Le nouveau Premier ministre désigné, Nagib Mikati a affirmé qu'il était en faveur de la formation d'un gouvernement purement technocrate, et non techno-politique, affichant, dans un entretien avec le quotidien libanais an-Nahar publié mardi, sa volonté de "dialoguer avec la société civile".
"Il n'est pas possible aujourd'hui de former un gouvernement techno-politique. Il faut un gouvernement purement technocrate", a-t-il estimé, souhaitant que son équipe soit uniquement formée de personnalités non-affiliées aux partis traditionnels. "Nous sommes à quelques mois des élections législatives", a-t-il justifié, soulignant que le futur cabinet devra "pouvoir préparer les décrets d'organisation et les lois nécessaires pour mettre en œuvre l'initiative française, qui aide effectivement le Liban". Le président français, Emmanuel Macron, avait présenté cette initiative le 1er septembre 2020 à Beyrouth, sous forme d'une feuille de route dont le premier point prévoit la mise sur pied d'un "gouvernement de mission" pour sortir le pays de la crise.

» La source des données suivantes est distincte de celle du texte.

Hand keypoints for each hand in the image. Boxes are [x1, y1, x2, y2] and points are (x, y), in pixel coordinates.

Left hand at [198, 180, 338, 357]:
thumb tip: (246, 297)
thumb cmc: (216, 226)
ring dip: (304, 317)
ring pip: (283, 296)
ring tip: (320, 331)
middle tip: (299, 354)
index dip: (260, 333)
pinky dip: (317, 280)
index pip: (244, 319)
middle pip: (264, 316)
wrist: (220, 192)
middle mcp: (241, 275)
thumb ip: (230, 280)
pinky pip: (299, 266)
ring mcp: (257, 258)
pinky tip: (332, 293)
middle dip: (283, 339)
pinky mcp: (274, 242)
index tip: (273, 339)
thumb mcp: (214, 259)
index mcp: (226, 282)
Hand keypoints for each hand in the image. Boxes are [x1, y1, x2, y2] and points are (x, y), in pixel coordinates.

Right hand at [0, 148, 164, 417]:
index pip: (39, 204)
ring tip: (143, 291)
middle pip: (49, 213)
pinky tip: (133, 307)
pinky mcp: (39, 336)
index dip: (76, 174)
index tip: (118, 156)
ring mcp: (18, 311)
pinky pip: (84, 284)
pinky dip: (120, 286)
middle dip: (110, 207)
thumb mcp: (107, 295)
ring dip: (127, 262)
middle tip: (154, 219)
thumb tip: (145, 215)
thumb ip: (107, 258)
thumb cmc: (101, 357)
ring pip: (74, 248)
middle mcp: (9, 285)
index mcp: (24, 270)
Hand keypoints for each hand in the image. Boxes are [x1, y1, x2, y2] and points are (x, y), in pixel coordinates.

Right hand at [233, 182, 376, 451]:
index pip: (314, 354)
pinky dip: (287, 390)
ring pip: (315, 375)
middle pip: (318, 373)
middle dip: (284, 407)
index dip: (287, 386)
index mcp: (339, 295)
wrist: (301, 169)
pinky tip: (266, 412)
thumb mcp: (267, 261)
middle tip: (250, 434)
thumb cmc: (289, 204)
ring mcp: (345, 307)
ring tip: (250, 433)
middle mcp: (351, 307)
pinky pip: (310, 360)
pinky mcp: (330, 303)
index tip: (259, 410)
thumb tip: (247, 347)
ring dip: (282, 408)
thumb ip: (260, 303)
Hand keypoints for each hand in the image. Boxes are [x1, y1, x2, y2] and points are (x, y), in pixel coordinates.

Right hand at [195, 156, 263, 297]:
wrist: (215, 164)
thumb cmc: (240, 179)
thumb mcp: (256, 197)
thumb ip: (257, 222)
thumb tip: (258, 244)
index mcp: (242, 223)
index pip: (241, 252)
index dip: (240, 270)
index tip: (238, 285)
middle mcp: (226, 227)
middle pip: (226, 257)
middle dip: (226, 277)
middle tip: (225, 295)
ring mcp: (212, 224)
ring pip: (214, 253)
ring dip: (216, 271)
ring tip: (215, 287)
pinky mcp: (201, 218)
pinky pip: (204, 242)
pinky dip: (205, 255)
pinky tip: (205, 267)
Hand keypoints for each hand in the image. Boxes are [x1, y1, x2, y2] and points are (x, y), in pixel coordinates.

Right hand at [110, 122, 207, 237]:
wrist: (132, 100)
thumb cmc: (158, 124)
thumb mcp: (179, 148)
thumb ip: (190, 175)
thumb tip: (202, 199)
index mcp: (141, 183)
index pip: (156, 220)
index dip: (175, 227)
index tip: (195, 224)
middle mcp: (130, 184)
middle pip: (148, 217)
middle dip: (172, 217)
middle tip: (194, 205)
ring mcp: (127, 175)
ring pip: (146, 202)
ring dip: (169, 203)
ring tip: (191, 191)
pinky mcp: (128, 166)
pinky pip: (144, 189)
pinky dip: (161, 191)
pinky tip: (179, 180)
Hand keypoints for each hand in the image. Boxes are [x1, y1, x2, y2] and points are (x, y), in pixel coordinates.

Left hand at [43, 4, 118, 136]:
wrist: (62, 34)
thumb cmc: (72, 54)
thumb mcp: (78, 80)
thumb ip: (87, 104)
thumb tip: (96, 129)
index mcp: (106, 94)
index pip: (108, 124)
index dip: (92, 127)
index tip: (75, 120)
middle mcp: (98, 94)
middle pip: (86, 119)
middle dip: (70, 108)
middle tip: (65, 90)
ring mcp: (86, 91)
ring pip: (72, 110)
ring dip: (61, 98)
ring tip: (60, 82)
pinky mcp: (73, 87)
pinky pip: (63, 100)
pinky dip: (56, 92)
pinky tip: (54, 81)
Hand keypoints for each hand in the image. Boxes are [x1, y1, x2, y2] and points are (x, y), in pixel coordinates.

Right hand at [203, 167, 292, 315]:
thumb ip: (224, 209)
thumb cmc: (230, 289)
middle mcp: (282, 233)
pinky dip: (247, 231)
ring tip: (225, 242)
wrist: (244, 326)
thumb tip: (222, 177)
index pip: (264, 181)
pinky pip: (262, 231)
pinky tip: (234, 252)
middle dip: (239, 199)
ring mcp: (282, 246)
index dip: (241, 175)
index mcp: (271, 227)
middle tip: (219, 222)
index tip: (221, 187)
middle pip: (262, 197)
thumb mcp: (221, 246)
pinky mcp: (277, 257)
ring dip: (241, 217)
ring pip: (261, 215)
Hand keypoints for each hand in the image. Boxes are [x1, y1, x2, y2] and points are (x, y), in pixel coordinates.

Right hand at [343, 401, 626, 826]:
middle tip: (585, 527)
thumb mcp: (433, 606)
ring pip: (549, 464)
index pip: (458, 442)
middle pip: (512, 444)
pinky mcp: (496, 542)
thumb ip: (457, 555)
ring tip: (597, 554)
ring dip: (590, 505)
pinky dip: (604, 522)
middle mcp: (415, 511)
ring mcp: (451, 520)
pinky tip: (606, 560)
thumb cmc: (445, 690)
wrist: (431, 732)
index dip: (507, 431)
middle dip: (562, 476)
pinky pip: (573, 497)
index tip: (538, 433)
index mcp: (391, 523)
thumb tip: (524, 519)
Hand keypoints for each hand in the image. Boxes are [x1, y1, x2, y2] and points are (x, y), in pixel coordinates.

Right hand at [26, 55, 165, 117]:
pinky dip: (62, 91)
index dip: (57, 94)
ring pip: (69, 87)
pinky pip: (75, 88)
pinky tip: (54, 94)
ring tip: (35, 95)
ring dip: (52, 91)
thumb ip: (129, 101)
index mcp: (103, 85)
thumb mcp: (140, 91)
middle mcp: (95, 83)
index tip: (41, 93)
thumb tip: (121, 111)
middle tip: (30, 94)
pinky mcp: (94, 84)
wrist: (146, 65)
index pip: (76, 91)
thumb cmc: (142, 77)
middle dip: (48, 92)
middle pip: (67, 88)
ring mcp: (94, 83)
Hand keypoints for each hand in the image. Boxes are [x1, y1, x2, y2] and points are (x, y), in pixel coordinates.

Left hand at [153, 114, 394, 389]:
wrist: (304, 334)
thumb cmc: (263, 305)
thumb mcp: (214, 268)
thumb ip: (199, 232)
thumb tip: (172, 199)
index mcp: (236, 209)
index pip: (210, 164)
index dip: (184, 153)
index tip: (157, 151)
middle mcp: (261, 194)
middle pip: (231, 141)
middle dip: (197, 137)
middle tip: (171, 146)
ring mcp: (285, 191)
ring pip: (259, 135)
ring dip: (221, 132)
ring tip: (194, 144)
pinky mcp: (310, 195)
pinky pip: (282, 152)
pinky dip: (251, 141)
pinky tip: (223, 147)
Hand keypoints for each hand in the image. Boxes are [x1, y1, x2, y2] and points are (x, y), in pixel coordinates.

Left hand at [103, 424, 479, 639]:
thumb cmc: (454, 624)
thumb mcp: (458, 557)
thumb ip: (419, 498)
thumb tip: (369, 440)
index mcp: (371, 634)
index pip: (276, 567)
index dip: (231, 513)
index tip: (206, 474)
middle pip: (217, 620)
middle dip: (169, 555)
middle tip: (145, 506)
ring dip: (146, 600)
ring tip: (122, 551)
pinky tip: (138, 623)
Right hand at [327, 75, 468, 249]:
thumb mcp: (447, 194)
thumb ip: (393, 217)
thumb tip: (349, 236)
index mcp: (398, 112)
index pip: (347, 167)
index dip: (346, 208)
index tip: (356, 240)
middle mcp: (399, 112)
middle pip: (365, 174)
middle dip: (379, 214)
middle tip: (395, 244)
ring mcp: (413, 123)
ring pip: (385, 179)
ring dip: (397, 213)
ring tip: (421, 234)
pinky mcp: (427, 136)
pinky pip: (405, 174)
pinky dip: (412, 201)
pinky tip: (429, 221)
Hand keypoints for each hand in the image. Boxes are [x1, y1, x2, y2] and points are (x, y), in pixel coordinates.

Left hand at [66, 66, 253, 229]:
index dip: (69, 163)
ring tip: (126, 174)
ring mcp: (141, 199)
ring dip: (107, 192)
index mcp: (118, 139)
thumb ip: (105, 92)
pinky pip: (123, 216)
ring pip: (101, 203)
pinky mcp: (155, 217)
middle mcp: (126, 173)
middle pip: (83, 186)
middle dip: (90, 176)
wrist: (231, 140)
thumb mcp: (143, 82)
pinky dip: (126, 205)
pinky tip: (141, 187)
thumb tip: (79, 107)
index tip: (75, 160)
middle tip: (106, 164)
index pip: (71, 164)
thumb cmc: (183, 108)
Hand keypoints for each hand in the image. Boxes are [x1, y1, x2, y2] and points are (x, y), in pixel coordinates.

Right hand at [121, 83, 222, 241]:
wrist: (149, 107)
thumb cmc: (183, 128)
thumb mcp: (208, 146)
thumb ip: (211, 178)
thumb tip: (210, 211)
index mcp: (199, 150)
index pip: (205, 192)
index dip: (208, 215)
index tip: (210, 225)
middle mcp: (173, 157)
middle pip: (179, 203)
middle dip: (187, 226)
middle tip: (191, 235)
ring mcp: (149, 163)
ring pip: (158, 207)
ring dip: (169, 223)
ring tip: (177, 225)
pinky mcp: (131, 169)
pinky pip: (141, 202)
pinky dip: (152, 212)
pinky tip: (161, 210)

Le nouveau Premier ministre désigné a également fait part de "sa volonté de dialoguer avec la société civile", invitant à "davantage de coopération". "Je sais qu'il y a au sein de la société civile des personnalités constructives, qui œuvrent dans l'intérêt du Liban", a-t-il affirmé.
Eviter l'effondrement
Il a par ailleurs évoqué des "garanties internationales et américaines" pour éviter un effondrement du Liban, alors que le pays connaît des pénuries massives de carburant, d'électricité et de médicaments, compliquant la vie quotidienne et le travail de tous les secteurs. "J'ai senti que l'administration américaine ne veut pas que le Liban s'effondre. Elle a commencé à fournir une assistance à l'armée libanaise - la cinquième armée étrangère à bénéficier de l'aide de Washington", a encore indiqué M. Mikati. Des propos qui font écho à sa brève allocution depuis le palais de Baabda lundi, lors de laquelle il s'était engagé à former un cabinet, "en coopération avec le chef de l'Etat, Michel Aoun". Il avait affirmé être en possession de "garanties extérieures", sans quoi, il n'aurait "pas accepté cette mission".
Chargé lundi de former le prochain gouvernement après avoir obtenu les voix de 72 députés sur 118 lors des consultations parlementaires contraignantes, M. Mikati a entamé mardi ses concertations avec les différents groupes parlementaires, en vue de mettre sur pied un nouveau gouvernement, attendu depuis près d'un an dans un pays en plein effondrement socio-économique. Dans son entretien avec le Nahar, il a indiqué qu'il se rendrait dès la fin des concertations au palais de Baabda pour "commencer à former le gouvernement". "Le président de la République, Michel Aoun, veut sérieusement sauver le pays. Nous sommes tous les deux attachés à la Constitution et à l'accord de Taëf", a assuré M. Mikati.
Il s’agit désormais pour ce vétéran politique de 65 ans, deux fois Premier ministre, de réussir là où son prédécesseur Saad Hariri a échoué. Désigné Premier ministre en octobre dernier, M. Hariri avait renoncé mi-juillet à former un gouvernement en raison de désaccords insurmontables, à ses yeux, avec le président Aoun, sur fond d'interminables marchandages politiciens. Les tractations politiques pour la formation du cabinet s'annoncent déjà ardues, des nœuds persistant, notamment sur la nomination des ministres chrétiens.
La désignation du milliardaire sunnite, visé par des soupçons d'"enrichissement illicite", n'a pas été au goût de tous. Dans sa ville d'origine, à Tripoli, des protestataires ont bloqué plusieurs routes hier soir et ce matin, dont la place el-Nour. Dimanche soir, des dizaines de personnes avaient déjà manifesté devant sa résidence de Beyrouth, l'accusant de corruption et de népotisme.
commentaires (8)
Un gouvernement purement technocrate, donc formé de personnes compétentes, intègres et indépendantes? Mais c'est ce que les libanais réclament depuis bientôt deux ans! Et il peut être formé en trois jours puisque l'on n'a plus, dès lors, à marchander avec les uns et les autres. C'est ce qu'avait voulu faire Adib, mais Aoun, à l'époque, ne voulait pas en entendre parler. Aurait-il été touché par la grâce et opéré sa conversion? Il est, malheureusement permis d'en douter. Quant aux déclarations des chefs de partis voulant participer à ce gouvernement, elles viennent doucher ces espoirs.